Zone d'Education Prioritaire, Sonia Chiambretto
Zone d’Education Prioritaire, 67 p. 12 €
Ecrivain(s): Sonia Chiambretto Edition: Actes Sud/Papiers
Sonia Chiambretto a-t-elle été marquée durablement par la Légion étrangère stationnée à Aubagne et agrémentée d’un improbable musée ? Elle revient souvent dans ses textes sur la violence des guerriers, pantins sanguinaires au service des politiques. Dans Zone D’Education Prioritaire comme déjà dans Mon képi blanc, ils sont des personnages centraux. La guerre et le théâtre, c’est peut-être la même chose.
Le texte dont il est ici question pourtant, comme son titre l’indique, s’inscrit dans l’espace scolaire au départ. Nous sommes au lycée V Hugo de Marseille, établissement classé ZEP situé derrière la gare St Charles. Il est l’unité de lieu cerné par son système d’entrée et de sortie géré par une caméra de surveillance. Elle sert aussi de première de couverture à l’édition Actes Sud-Papiers : elle regarde vers nous, lecteurs menacés par son œil électronique. Deux jeunes filles Kate et Bone vont en quelque sorte nous faire la visite guidée du lycée suivant le plan inaugural (avec ses pictogrammes). L’architecture du lycée ressemble fort à celle d’une prison organisée avec ses cours, sa vie rythmée par des sonneries et sirènes (cour A et C). Elles décrivent tour à tour le quotidien de l’établissement avec ses élèves aux origines multiples. Elles se moquent de l’inepte sortie « pédagogique » à la fête des citrons à Menton, ou des « gothiques ».
La deuxième moitié du texte marque une rupture : un documentaire vu à la TV fait entrer le spectateur et le lecteur dans une nouvelle zone : la zone de guerre. Il s’agit de la guerre menée par les américains en Irak. De nouveaux personnages prennent la parole : le soldat Bob, le caporal Red (patronymes ridicules et caricaturaux). Ils sont du côté des bourreaux mais ils sont aussi des victimes dans la mesure où ils ne font qu’obéir aux ordres de leurs supérieur.
« Putain, on a tous signé pour faire ça »
Ils commettent des exactions auprès de la population civile mais ils restent des mômes américains qui mangent des Choco pops.
Dans cette pièce, Sonia Chiambretto « mine » la langue qui répète, qui élabore des listes, qui piétine.
Ensemble. Short
Tee-Shirt
Protège-Crème
Déodorant (p. 28)
Bone. TU TU TU TU TU TUTUY TUY TUTUTUTU (p. 26).

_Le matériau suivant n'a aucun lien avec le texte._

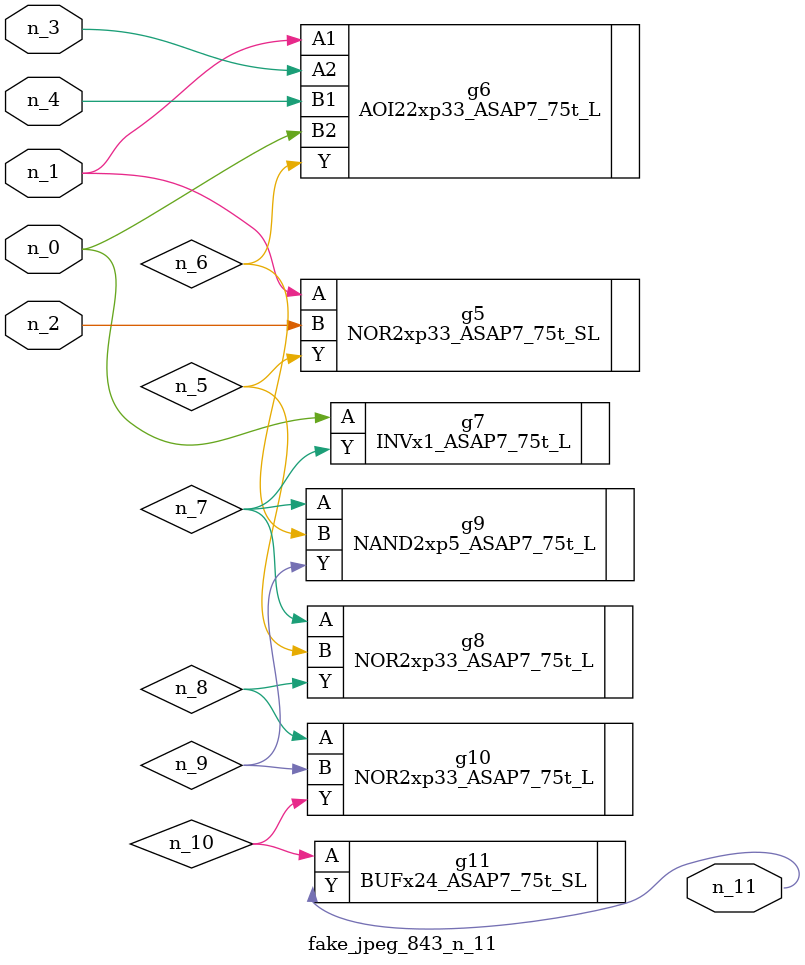
<source format=v>
module fake_jpeg_843_n_11 (n_3, n_2, n_1, n_0, n_4, n_11);

input n_3;
input n_2;
input n_1;
input n_0;
input n_4;

output n_11;

wire n_10;
wire n_8;
wire n_9;
wire n_6;
wire n_5;
wire n_7;

NOR2xp33_ASAP7_75t_SL g5 ( 
.A(n_1),
.B(n_2),
.Y(n_5)
);

AOI22xp33_ASAP7_75t_L g6 ( 
.A1(n_1),
.A2(n_3),
.B1(n_4),
.B2(n_0),
.Y(n_6)
);

INVx1_ASAP7_75t_L g7 ( 
.A(n_0),
.Y(n_7)
);

NOR2xp33_ASAP7_75t_L g8 ( 
.A(n_7),
.B(n_5),
.Y(n_8)
);

NOR2xp33_ASAP7_75t_L g10 ( 
.A(n_8),
.B(n_9),
.Y(n_10)
);

NAND2xp5_ASAP7_75t_L g9 ( 
.A(n_7),
.B(n_6),
.Y(n_9)
);

BUFx24_ASAP7_75t_SL g11 ( 
.A(n_10),
.Y(n_11)
);


endmodule
</source>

La langue charrie l’horreur des massacres comme le faisait Eschyle dans Agamemnon.
En Afrique, la violence des cadavres abandonnés éclate poétiquement.
KATE. Les corps morts
BONE. Frères et sœurs squelettiques
KATE. Le soleil sorti
Le dernier tableau de la pièce nous ramène à la cantine du lycée, à ses aliments peu appétissants et à la faim qui torture les ventres. Finalement l’armée (américaine) ou l’école (française) broient chacune à leur façon les individus. Nous aurons l’occasion de retrouver d’autres textes de Sonia Chiambretto, œuvre en marche. Le texte de Z.E.P. sera mis en lecture en décembre 2012 par Hubert Colas au théâtre Durance.